We are officially separating after 6 yrs of marriage. We have one child who is 4. No infidelity, but emotional abuse from my H. In our state, we need to sign a mutually agreed to separation agreement or we go to court to determine custody and property division. 

I am DD's primary care giver. I bathe her, cloth her, feed her, put her to bed, get her up, trim her nails, stay up with her during the night, make her appointments, take her to her appointments etc. When he is scared, she calls out for me. When she wakes up at night, she calls out for me. When I am gone, she wants to know where I am. My STBXH has had ample opportunity over the past 4 years to co-parent, but he didn't do it. He plays with her occasionally when we are both home. 

Now that we are separating he wants 50/50 physical custody with me caring for her Mon-Fri afternoon and him Fri afternoon to Mon morning, every week. I proposed I have primary residence and he have every other weekend and evenings during the week as his work schedule allows. He said he will not sign anything unless it is 50/50.

Thinking of DD's best interest, she is young and I am her primary caregiver. She has only been away from me over night on 3 occasions, and each for only one night. We spend pretty much every weekend alone together while DH does his own thing. I think it would be horribly damaging to her at this point for her to go from me being the only care giver, to not seeing me for days on end and being with her dad who she doesn't necessarily trust and feel emotionally safe with. I have no intention of keeping her from her father or his family. She loves her dad and he loves her. But he has NEVER provided more than 36 consecutive hrs of care in 4 years. NEVER. Often, when he is keeping her for only a couple hours, he sends her to his parents house instead of caring for her. 

I talked to my lawyer, and he said that if H won't sign, then my only choice is to file for custody and go to court. This feels wrong to fight over her like this, but I am unwilling to put her in a position where her world crashes down any more than it is going to under these horrible circumstances. 

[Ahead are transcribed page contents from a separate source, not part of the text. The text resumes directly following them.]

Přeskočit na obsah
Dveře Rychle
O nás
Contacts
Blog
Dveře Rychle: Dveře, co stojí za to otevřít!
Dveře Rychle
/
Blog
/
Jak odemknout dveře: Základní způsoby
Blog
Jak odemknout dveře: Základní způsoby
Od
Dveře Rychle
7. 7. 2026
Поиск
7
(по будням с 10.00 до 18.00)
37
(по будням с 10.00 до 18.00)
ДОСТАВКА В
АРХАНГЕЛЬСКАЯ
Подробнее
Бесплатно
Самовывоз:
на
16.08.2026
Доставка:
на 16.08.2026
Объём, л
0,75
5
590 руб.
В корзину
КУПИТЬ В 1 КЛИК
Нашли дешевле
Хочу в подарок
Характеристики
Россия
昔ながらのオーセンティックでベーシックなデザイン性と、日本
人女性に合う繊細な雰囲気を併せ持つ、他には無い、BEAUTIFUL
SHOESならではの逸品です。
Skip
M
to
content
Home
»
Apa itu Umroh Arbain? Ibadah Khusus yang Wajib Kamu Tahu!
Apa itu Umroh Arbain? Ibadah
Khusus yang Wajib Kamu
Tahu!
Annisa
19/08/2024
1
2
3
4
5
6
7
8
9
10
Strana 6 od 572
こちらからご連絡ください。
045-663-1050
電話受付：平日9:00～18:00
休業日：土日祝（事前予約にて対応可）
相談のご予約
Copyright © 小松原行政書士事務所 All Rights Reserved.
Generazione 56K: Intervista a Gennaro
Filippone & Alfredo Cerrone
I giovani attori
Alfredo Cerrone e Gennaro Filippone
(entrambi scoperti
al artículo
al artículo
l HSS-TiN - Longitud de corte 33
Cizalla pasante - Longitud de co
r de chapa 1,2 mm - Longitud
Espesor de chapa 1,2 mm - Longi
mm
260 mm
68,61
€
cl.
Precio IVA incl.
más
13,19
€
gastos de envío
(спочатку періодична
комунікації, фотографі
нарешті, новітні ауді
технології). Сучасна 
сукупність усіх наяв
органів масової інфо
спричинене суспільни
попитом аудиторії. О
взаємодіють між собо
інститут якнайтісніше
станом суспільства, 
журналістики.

Has anyone else had to go to court for custody? What was it like? I do not hate my husband and will not lie about him. However, if we have to call witnesses, I cannot think of a single person who could truthfully say he provides any more than 'babysitting' care of DD.

I just want to get some idea of what I am getting in here so I can make the best decisions I can for my daughter. I know it is going to be hard no matter what, but I can do my best to be as decent as possible. 

Any thoughts, feedback or advice is much appreciated.


----------



## EleGirl (Dec 3, 2011)

It's unfair that your husband wants you to have her during the work week when it's much harder to care for a child, having to get her up and to day care. Then pick her up and deal with her after an all day separation when you are tired from work. Then he wants you to not have any weekends at all. That stinks for you and for your daughter.

One thing you can do is to ask for a custody evaluation.

When I did this we each had to suggest 2-3 evaluators to the court. The court picked from the list. In our case the court chose one that I suggested. IT was a place called "Fathers and Family". There were two evaluators.. a team of a man and a woman. They had a several meetings with each of us and with our son. My husband and I had to take tests.

In the end their report said that my husband was abusive and they limited his time with our son. They also said that if he atteneded counseling with our son for 18 months and successfully finished it then he could get one more day a week.

In the end we had a 60/40 split of time. Me with 60%. 

The court went with the evaluator's suggested plan.

Courts today usually go with 50/50. Kids adjust. So you will need something/someone to back you up to get more time. It's highly unlikely you will get full custody. 

Go with an evaluation if you can afford it. And do not agree to him having every weekend. The courts will understand that this is unreasonable.


----------